On Writing: A Memoir of the Craft by Stephen King
I picked up Stephen King’s On Writing as a part of my continual “professional development,” training myself to be a better writer. Though King talks about how maligned he is by critics, none of that snobbery was to be found in my creative writing program. He was spoken of with admiration and envy, especially concerning how prolific he is. I read and enjoyed The Shining as an assignment for an MA class, and have seen several of the many movies based on King’s books, along with most Americans. Many of the things he says about story being most important, about letting characters take the lead and direct the story, about sentences and paragraphs, about good reading fueling good writing, were things that I’d heard before in my program, but which are good to remind yourself of every once in a while.

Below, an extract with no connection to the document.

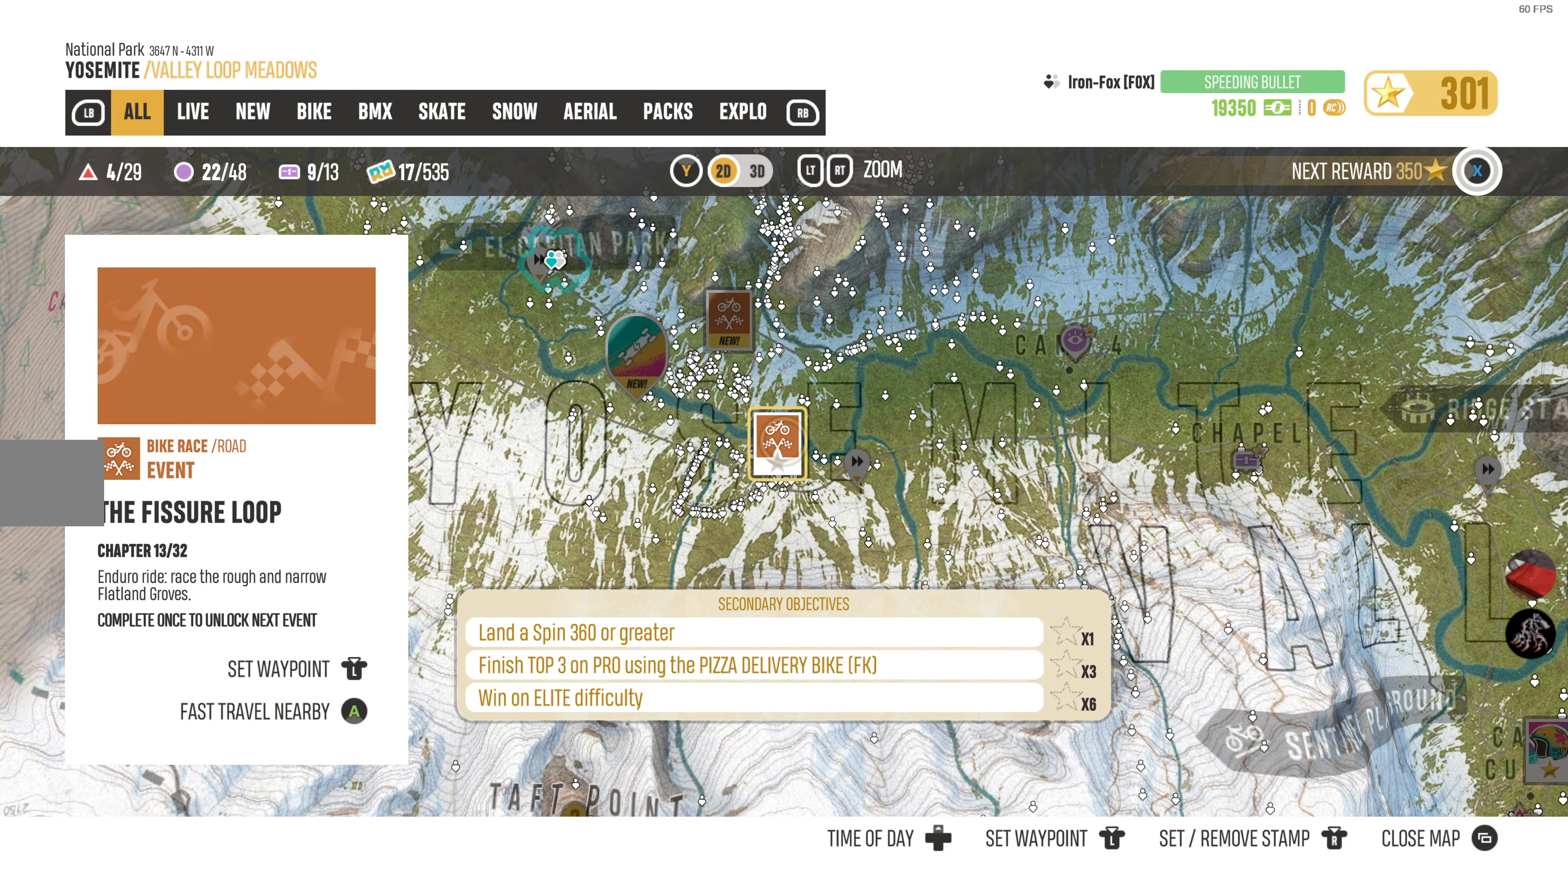
{"buttons": [], "left_stick": "center", "right_stick": "center", "events": [[50, "CIRCLE", "down"], [134, "CIRCLE", "up"]]}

It was gratifying to read King expressing sentiments about good writing that I agree with and that I’ve even expressed here. He says that characters should be described once, and not in meticulous detail; my rant against repeated, overly detailed, and sexualized character descriptions can be found here. He cautions that research shouldn’t overwhelm the story, something that I fear might have happened to the Earth’s Children series.
Only about about a third to a half of the book is about nuts-and-bolts writing advice. A good portion of the first part is a memoir of King’s childhood, and the ending is about the effects of the car accident that nearly killed him. He has some interesting stories to tell about his life, but readers focused primarily on learning craft would be justified in concentrating on the middle section of the volume.